CHANGES INDUCED IN LUNG DEFENCES
The early childhood environment is linked with changes in immune processes and the role of infection in the evolution of immune defences and allergies in children is becoming unravelled. It is increasingly clear that allergies are linked with epithelial changes leading to an increased risk of invasive infections [57]. Various particles and active and passive smoking induce many changes in airway mucosa, leading to chronic bronchitis and acute exacerbations.
Viruses have several strategies to evade lung defences and eventually remain as persistent infections, especially in immunosuppressed patients [58]. Innate and adaptive mechanisms, triggered by viruses and other irritants, may amplify several diseases including asthma.

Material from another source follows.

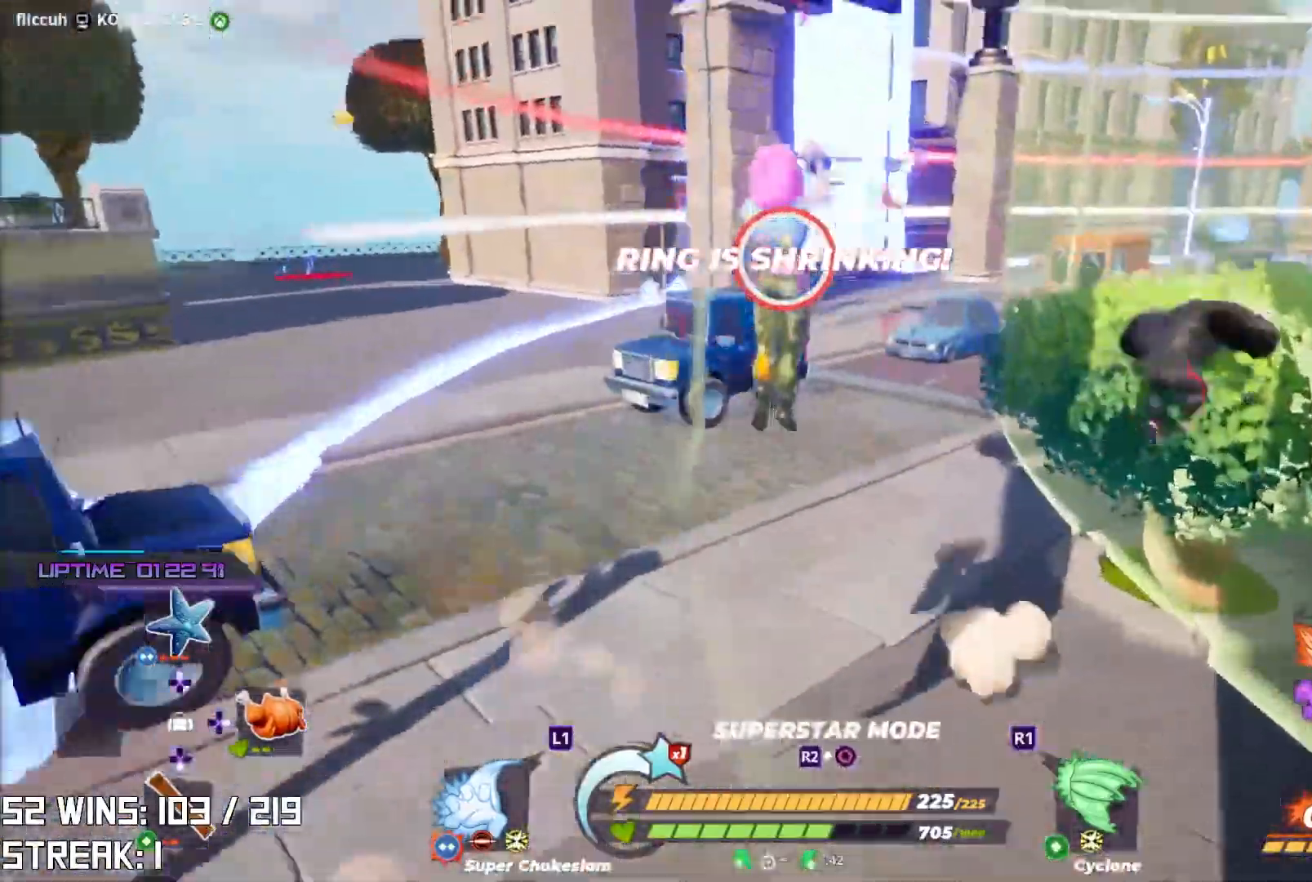
{"buttons": [], "left_stick": "up-right", "right_stick": "right", "events": [[17, "right_stick", "center"], [100, "L1", "up"], [117, "right_stick", "down-right"], [150, "left_stick", "up-right"], [300, "right_stick", "center"], [467, "right_stick", "right"]]}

Immunosuppressants are commonly used either in allergic phenomena, in autoimmune processes, in relation to chemotherapy or after various transplantations. Moderate doses of steroids (>30 mg·day−1) are sufficient to lead to opportunistic infections after a few weeks in adults [59]. Infections related to a wide array of other immunosuppressions have been the subject of an evidence-based review [60]. Common mechanisms involved in the digestive tract and respiratory tract are currently described. It is becoming clear that the immune processes of these two types of mucosa may even influence each other, either via innate immunity or adaptive immunity. It is therefore timely to gather this evidence and hope that modulation of immune processes, either through the respiratory or the digestive tract, may become more understood to decrease infections and perhaps reduce allergies. In this review, Schaad [61] and Solèr [62] discuss the current evidence on how p.o. bacterial extracts can decrease the rate and severity of infections in both children and adults with chronic obstructive pulmonary disease.